En la barcaza de Courtepoing, el vicario siguió examinando la correspondencia de su maestro. Una carta de 1232 informaba a Mozat del estrepitoso fracaso de la comisión. Los tres sabios habían dictado conclusiones favorables a los aristotélicos. Fue entonces cuando descubrieron que habían contrariado la secreta voluntad del Papa, cuyo único deseo era utilizar el prestigio de aquel consejo para aplastar de forma más contundente las pretensiones de los nuevos doctores y condenar definitivamente a Aristóteles. Viendo que su arma política se había vuelto contra él, Gregorio IX disolvió la comisión y despidió sin contemplaciones a los tres sabios.
En su carta de 3 de febrero de 1232, Romee de Haquin reprobaba entre largas digresiones la decisión del Papa y comentaba aquel «retroceso del pensamiento». Su inequívoca toma de partido sorprendió a Chuquet. En aquellas líneas, Haquin se mostraba como un ferviente defensor del espíritu de método y de la «verdad a disposición del estudio» propios de Aristóteles. Semejante discurso era diametralmente opuesto al que el obispo de Draguan sostendría ante él treinta años después.
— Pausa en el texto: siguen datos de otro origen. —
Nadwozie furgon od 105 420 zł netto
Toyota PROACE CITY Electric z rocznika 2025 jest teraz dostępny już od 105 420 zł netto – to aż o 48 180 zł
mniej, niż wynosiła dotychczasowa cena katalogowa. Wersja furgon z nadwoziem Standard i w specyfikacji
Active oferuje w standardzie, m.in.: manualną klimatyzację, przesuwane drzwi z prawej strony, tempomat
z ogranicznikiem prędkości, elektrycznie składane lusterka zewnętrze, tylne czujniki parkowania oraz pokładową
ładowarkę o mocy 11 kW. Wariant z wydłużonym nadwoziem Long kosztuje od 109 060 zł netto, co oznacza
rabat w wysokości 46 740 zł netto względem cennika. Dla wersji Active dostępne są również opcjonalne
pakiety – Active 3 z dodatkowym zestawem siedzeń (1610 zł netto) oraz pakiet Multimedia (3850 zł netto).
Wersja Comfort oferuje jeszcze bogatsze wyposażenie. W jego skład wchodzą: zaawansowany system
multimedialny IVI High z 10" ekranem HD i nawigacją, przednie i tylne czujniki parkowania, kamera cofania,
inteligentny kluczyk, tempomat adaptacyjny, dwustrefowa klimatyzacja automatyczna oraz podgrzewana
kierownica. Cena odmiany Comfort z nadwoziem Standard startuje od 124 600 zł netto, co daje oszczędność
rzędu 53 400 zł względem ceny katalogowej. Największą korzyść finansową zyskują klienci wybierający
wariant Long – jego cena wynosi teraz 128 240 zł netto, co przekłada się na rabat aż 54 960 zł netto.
El vicario creyó oír gritos. Alguien llamaba a voces desde la orilla del río.
—¡Courtepoing!
El barquero acercó la embarcación a la orilla. Un joven más bien astroso se presentó a él como Denis Lenfant.
—Me envía D’Artois.
—¿D’Artois? ¿El soldado de la guardia? —le preguntó Courtepoing.
—Sí, de Noyant.
El joven se echó un enorme zurrón a la espalda y saltó a bordo.
—Bajo contigo —le dijo a Courtepoing—. Tengo que resolver un asunto cerca de Aisne, que es donde me dejarás.
El marinero asintió. Ninguno de los dos habló del pasaje. Denis Lenfant venía de parte de la guardia. Un servicio de esa especie no se cobraba.
El recién llegado vio a Chuquet acurrucado en la proa de la barcaza. El monje había escondido la caja y el paquete de cartas en cuanto lo había visto subir.
—Buenos días, padre —dijo Lenfant al ver la cogulla del religioso—. Vos sois…
—Chuquet… El hermano Chuquet. Lenfant se inclinó ante él.